Return the data that follows exactly as it appears. Pictures do not belong in the copy.

= Plain-text document sources =

++++

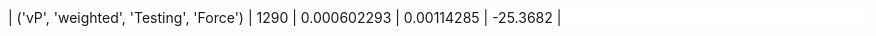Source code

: | ('vP', 'weighted', 'Testing', 'Force')         |     1290 | 0.000602293 | 0.00114285  |    -25.3682      |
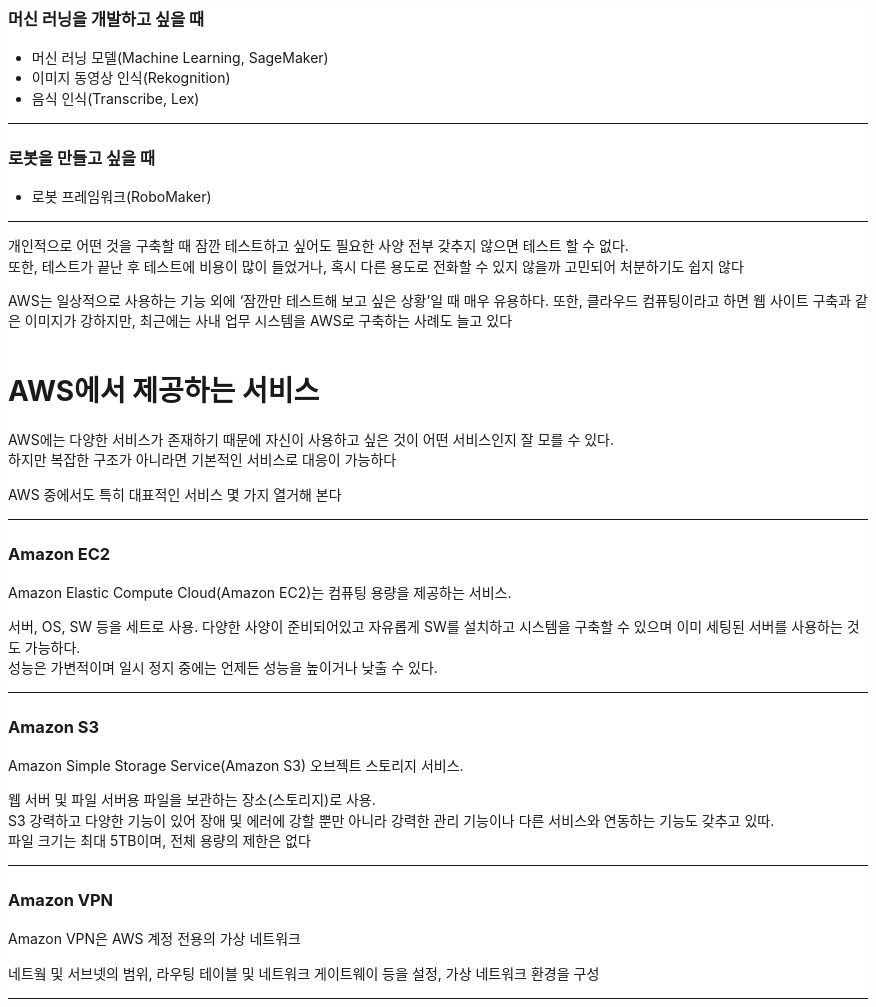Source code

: 
### 머신 러닝을 개발하고 싶을 때

- 머신 러닝 모델(Machine Learning, SageMaker)
- 이미지 동영상 인식(Rekognition)
- 음식 인식(Transcribe, Lex)

---

### 로봇을 만들고 싶을 때

- 로봇 프레임워크(RoboMaker)

---

개인적으로 어떤 것을 구축할 때 잠깐 테스트하고 싶어도 필요한 사양 전부 갖추지 않으면 테스트 할 수 없다.  
또한, 테스트가 끝난 후 테스트에 비용이 많이 들었거나, 혹시 다른 용도로 전화할 수 있지 않을까 고민되어 처분하기도 쉽지 않다

AWS는 일상적으로 사용하는 기능 외에 ‘잠깐만 테스트해 보고 싶은 상황’일 때 매우 유용하다. 또한, 클라우드 컴퓨팅이라고 하면 웹 사이트 구축과 같은 이미지가 강하지만, 최근에는 사내 업무 시스템을 AWS로 구축하는 사례도 늘고 있다

# AWS에서 제공하는 서비스

AWS에는 다양한 서비스가 존재하기 때문에 자신이 사용하고 싶은 것이 어떤 서비스인지 잘 모를 수 있다.  
하지만 복잡한 구조가 아니라면 기본적인 서비스로 대응이 가능하다

AWS 중에서도 특히 대표적인 서비스 몇 가지 열거해 본다

---

### Amazon EC2

Amazon Elastic Compute Cloud(Amazon EC2)는 컴퓨팅 용량을 제공하는 서비스.

서버, OS, SW 등을 세트로 사용. 다양한 사양이 준비되어있고 자유롭게 SW를 설치하고 시스템을 구축할 수 있으며 이미 세팅된 서버를 사용하는 것도 가능하다.  
성능은 가변적이며 일시 정지 중에는 언제든 성능을 높이거나 낮출 수 있다.

---

### Amazon S3

Amazon Simple Storage Service(Amazon S3) 오브젝트 스토리지 서비스.

웹 서버 및 파일 서버용 파일을 보관하는 장소(스토리지)로 사용.  
S3 강력하고 다양한 기능이 있어 장애 및 에러에 강할 뿐만 아니라 강력한 관리 기능이나 다른 서비스와 연동하는 기능도 갖추고 있따.  
파일 크기는 최대 5TB이며, 전체 용량의 제한은 없다

---

### Amazon VPN

Amazon VPN은 AWS 계정 전용의 가상 네트워크

네트웤 및 서브넷의 범위, 라우팅 테이블 및 네트워크 게이트웨이 등을 설정, 가상 네트워크 환경을 구성

---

++++

= Problem solution =
Source code

: | ('vP', 'weighted', 'Testing', 'Force')         |     1290 | 0.000602293 | 0.00114285  |    -25.3682      |
Source code

: 
### 머신 러닝을 개발하고 싶을 때

- 머신 러닝 모델(Machine Learning, SageMaker)
- 이미지 동영상 인식(Rekognition)
- 음식 인식(Transcribe, Lex)

---

### 로봇을 만들고 싶을 때

- 로봇 프레임워크(RoboMaker)

---

개인적으로 어떤 것을 구축할 때 잠깐 테스트하고 싶어도 필요한 사양 전부 갖추지 않으면 테스트 할 수 없다.  
또한, 테스트가 끝난 후 테스트에 비용이 많이 들었거나, 혹시 다른 용도로 전화할 수 있지 않을까 고민되어 처분하기도 쉽지 않다

AWS는 일상적으로 사용하는 기능 외에 ‘잠깐만 테스트해 보고 싶은 상황’일 때 매우 유용하다. 또한, 클라우드 컴퓨팅이라고 하면 웹 사이트 구축과 같은 이미지가 강하지만, 최근에는 사내 업무 시스템을 AWS로 구축하는 사례도 늘고 있다

# AWS에서 제공하는 서비스

AWS에는 다양한 서비스가 존재하기 때문에 자신이 사용하고 싶은 것이 어떤 서비스인지 잘 모를 수 있다.  
하지만 복잡한 구조가 아니라면 기본적인 서비스로 대응이 가능하다

AWS 중에서도 특히 대표적인 서비스 몇 가지 열거해 본다

---

### Amazon EC2

Amazon Elastic Compute Cloud(Amazon EC2)는 컴퓨팅 용량을 제공하는 서비스.

서버, OS, SW 등을 세트로 사용. 다양한 사양이 준비되어있고 자유롭게 SW를 설치하고 시스템을 구축할 수 있으며 이미 세팅된 서버를 사용하는 것도 가능하다.  
성능은 가변적이며 일시 정지 중에는 언제든 성능을 높이거나 낮출 수 있다.

---

### Amazon S3

Amazon Simple Storage Service(Amazon S3) 오브젝트 스토리지 서비스.

웹 서버 및 파일 서버용 파일을 보관하는 장소(스토리지)로 사용.  
S3 강력하고 다양한 기능이 있어 장애 및 에러에 강할 뿐만 아니라 강력한 관리 기능이나 다른 서비스와 연동하는 기능도 갖추고 있따.  
파일 크기는 최대 5TB이며, 전체 용량의 제한은 없다

---

### Amazon VPN

Amazon VPN은 AWS 계정 전용의 가상 네트워크

네트웤 및 서브넷의 범위, 라우팅 테이블 및 네트워크 게이트웨이 등을 설정, 가상 네트워크 환경을 구성

---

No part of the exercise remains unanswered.